Gold on the Rise: A Shining Year for the Coveted Metal

  • Investments by Stanley Druckenmiller and Paul Tudor Jones Reflect Concerns About U.S. Public Finances.
  • Gold marks its best year since 1979 with a rise of over 32% thanks to geopolitical tensions.

Eulerpool News·

In a year that amazes investors, gold is experiencing its best performance since 1979. The SPDR Gold Trust (NYSEMKT: GLD) recorded an impressive increase of over 32%, surpassing the general market rally. Experts attribute this success to geopolitical tensions in Ukraine and the Middle East, which have fueled global uncertainty. Gold serves not only as a safe haven in times of crisis but also as a hedge against inflation. Additionally, the upcoming presidential elections in the USA cast their shadows ahead. Regardless of whether Kamala Harris or Donald Trump wins the election on November 5th, analysts expect gold to continue its impressive run.
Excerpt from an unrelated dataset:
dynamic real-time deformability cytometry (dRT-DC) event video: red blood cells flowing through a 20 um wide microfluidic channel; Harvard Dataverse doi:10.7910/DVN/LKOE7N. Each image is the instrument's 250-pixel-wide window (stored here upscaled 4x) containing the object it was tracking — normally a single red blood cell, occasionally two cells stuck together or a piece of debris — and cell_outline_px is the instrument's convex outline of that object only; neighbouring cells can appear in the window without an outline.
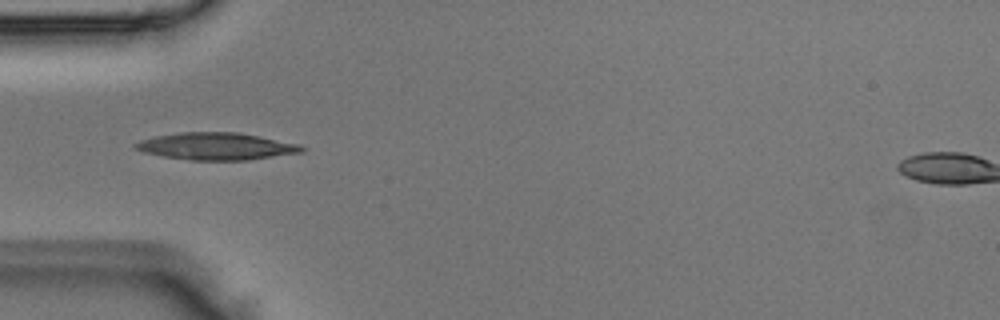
{"species": "Egyptian fruit bat (a non-hibernating species)", "species_latin": "Rousettus aegyptiacus", "temperature_condition": "room temperature", "stored_images_in_passage": 4, "camera_frame_rate_fps": 3000, "um_per_image_px": 0.085, "animal": {"sex": "male"}, "frame": {"image": 1, "passage_image": 4, "time_ms": 1.0, "image_size_px": [1000, 320], "cell_outline_px": [[304, 152], [248, 160], [192, 160], [164, 156], [144, 152], [136, 148], [132, 144], [140, 140], [156, 136], [180, 132], [236, 132], [300, 144], [304, 148]], "centroid_in_image_um": [18.39, 12.43], "position_along_channel_um": 66.6, "area_um2": 26.13}}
In recent weeks, well-known investors like Stanley Druckenmiller and Paul Tudor Jones have drawn attention. Druckenmiller has made substantial bets against U.S. government bonds, while Jones announced on CNBC that “all roads lead to inflation.” These assessments contrast with current economic data, which largely suggest a decline in inflation – albeit not always consistently. Nonetheless, both Druckenmiller and Jones express concerns that the U.S. government might have lost control over its finances. With a looming national debt totaling $36 trillion and an annual deficit of over $1.8 trillion, this seems plausible. With a national debt at 124% of GDP, the U.S. now spends 13% of its budget on interest payments alone. This financial situation worries investors who fear that both Harris and Trump – regardless of the election outcome – might take actions that would fuel inflation and further exacerbate the financial situation. According to the bipartisan evaluation by the Committee for a Responsible Budget, Harris would increase the national debt by $3.5 trillion by 2035, while Trump would cause an increase of $7.5 trillion. The Wharton Budget Model from the University of Pennsylvania forecasts that the U.S. debt ratio must not exceed 200% of GDP. A value beyond that could lead to an unprecedented sovereign default, against which even tax increases or drastic spending cuts could not provide relief.